University of North Texas Health Science Center at Fort Worth

The International Travel Medicine Clinic (817) 735-2608
plane

 Northern Africa

This section includes general information about health hazards as reported by the World Health Organization and the U.S. Centers for Disease Control and Prevention. The region includes Algeria, Egypt, Libyan Arab Jamahiriya, Morocco, and Tunisia. It is characterized by a generally fertile coastal area and a desert hinterland with oases that are often foci of infections.

Arthropod-borne diseases are unlikely to be a major problem to the traveler, although dengue fever, filariasis (focally in the Nile Delta), leishmaniasis, malaria, relapsing fever, Rift Valley fever, sandfly fever, typhus, and West Nile fever do occur.
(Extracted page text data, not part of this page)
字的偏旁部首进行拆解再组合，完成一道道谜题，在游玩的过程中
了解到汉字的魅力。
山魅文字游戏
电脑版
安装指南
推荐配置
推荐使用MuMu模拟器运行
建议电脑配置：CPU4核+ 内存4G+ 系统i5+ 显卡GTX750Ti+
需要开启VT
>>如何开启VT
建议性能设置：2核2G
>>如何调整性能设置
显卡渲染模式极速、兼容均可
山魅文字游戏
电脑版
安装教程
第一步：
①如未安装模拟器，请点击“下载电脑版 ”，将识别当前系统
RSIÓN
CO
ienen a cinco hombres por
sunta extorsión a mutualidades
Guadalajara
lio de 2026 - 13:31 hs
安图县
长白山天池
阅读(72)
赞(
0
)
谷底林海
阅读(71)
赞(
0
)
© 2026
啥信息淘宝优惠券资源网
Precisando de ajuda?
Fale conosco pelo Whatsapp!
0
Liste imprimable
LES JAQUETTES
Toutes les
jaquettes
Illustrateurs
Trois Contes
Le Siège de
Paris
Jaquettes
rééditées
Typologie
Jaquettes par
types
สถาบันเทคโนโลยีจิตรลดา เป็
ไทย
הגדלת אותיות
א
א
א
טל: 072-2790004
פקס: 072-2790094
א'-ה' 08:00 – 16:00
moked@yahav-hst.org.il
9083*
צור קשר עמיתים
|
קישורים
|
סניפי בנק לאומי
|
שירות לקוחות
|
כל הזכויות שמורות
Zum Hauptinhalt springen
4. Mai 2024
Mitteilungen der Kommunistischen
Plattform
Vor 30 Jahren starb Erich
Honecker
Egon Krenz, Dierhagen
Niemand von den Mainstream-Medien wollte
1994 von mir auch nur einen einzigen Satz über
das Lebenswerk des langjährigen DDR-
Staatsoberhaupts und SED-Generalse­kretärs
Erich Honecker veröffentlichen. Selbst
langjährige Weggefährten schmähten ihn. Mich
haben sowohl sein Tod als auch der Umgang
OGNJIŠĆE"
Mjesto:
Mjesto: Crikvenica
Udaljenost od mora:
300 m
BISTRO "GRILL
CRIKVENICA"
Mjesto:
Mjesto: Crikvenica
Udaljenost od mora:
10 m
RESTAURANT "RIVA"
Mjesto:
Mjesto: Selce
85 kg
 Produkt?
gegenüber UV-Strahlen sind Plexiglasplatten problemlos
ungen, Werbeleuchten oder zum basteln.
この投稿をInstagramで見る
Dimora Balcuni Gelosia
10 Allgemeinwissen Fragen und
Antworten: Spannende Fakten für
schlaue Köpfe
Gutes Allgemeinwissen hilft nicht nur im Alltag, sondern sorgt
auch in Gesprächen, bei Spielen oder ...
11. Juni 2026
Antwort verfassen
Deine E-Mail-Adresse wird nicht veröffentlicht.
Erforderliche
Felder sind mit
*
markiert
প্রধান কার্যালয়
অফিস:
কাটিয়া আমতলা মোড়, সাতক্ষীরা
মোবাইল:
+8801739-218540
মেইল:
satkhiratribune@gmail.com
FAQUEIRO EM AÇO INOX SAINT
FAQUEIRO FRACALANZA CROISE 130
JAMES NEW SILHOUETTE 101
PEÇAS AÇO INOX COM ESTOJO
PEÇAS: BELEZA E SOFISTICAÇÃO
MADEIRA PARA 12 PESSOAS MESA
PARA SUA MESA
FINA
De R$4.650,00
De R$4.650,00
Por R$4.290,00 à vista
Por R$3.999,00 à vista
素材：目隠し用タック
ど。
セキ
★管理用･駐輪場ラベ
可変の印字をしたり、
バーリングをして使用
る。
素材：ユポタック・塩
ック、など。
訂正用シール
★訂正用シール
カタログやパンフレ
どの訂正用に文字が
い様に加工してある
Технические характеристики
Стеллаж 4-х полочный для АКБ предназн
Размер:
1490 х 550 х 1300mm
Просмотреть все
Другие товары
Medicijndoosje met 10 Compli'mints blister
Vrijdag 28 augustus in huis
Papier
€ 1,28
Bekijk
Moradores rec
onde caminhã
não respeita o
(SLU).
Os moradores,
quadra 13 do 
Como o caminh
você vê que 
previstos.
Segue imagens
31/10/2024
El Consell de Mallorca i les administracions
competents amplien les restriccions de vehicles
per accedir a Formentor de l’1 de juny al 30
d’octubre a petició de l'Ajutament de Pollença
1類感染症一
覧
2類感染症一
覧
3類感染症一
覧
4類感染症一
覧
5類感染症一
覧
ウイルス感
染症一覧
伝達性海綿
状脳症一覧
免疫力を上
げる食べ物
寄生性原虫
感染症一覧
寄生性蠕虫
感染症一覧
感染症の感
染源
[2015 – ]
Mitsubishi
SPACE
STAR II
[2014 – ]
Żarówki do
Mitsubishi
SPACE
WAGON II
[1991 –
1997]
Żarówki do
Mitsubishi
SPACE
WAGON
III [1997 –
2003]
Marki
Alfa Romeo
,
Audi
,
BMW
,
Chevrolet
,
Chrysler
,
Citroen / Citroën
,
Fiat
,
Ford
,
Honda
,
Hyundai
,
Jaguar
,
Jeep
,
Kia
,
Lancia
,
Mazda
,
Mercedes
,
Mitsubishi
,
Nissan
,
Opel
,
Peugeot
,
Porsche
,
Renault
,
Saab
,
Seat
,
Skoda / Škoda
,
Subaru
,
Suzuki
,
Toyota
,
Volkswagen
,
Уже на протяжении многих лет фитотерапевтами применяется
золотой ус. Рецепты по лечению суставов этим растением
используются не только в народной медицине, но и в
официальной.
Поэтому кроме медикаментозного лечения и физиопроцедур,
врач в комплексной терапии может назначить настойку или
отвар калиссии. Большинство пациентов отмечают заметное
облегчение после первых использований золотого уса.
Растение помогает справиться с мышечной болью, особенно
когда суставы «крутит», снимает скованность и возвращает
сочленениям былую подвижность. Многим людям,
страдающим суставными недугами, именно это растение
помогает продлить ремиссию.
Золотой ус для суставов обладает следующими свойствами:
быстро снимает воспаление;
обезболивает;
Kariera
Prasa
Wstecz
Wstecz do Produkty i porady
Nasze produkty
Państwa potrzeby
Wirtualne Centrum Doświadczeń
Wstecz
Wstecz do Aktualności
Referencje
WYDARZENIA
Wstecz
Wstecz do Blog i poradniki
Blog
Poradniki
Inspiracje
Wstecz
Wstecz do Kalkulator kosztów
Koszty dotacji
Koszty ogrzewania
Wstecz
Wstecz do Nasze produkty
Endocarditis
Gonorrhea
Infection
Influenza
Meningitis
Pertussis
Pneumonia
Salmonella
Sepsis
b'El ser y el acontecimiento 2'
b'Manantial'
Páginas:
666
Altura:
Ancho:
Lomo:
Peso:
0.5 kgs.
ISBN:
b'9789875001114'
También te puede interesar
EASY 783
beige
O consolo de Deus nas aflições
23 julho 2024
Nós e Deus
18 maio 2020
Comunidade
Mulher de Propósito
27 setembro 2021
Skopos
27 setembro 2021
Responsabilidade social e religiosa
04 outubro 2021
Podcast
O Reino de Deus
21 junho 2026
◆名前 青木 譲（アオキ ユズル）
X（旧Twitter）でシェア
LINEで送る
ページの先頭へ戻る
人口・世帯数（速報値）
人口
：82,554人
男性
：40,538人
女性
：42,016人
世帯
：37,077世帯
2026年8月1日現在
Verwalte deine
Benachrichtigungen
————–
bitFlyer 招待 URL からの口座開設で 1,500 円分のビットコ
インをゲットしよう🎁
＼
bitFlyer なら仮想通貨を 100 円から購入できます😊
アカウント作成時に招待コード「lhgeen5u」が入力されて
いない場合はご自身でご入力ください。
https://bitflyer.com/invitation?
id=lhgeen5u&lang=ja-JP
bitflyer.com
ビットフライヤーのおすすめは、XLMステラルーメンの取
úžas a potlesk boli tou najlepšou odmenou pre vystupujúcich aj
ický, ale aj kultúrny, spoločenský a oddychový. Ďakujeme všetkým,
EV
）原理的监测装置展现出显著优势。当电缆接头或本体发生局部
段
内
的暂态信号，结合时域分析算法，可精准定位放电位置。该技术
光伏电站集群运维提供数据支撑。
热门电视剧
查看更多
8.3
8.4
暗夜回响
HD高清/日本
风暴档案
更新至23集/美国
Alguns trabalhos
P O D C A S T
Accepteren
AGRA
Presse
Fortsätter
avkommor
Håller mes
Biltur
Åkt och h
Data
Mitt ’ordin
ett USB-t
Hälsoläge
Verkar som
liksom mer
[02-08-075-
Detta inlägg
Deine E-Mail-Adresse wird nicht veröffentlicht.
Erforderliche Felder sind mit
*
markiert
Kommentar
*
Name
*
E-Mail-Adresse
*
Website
Foodborne and waterborne diseases are endemic; the dysenteries and other diarrheal diseases are particularly common. Hepatitis A and E occur throughout the area. Typhoid fever is common in some areas. Schistosomiasis (bilharziasis) is prevalent in the Nile Delta area in Egypt and in the Nile valley; it occurs focally in other countries in the area. Alimentary helminthic infections, brucellosis, and giardiasis are common. Echinococcosis (hydatid disease) may occur. Sporadic cases of cholera occur.

Other hazards include poliomyelitis (also a food-borne or water-borne disease), however, Egypt is the only country where confirmed cases of poliomyelitis were still reported in 1997. Trachoma, rabies, snakes, and scorpions are hazards in certain areas.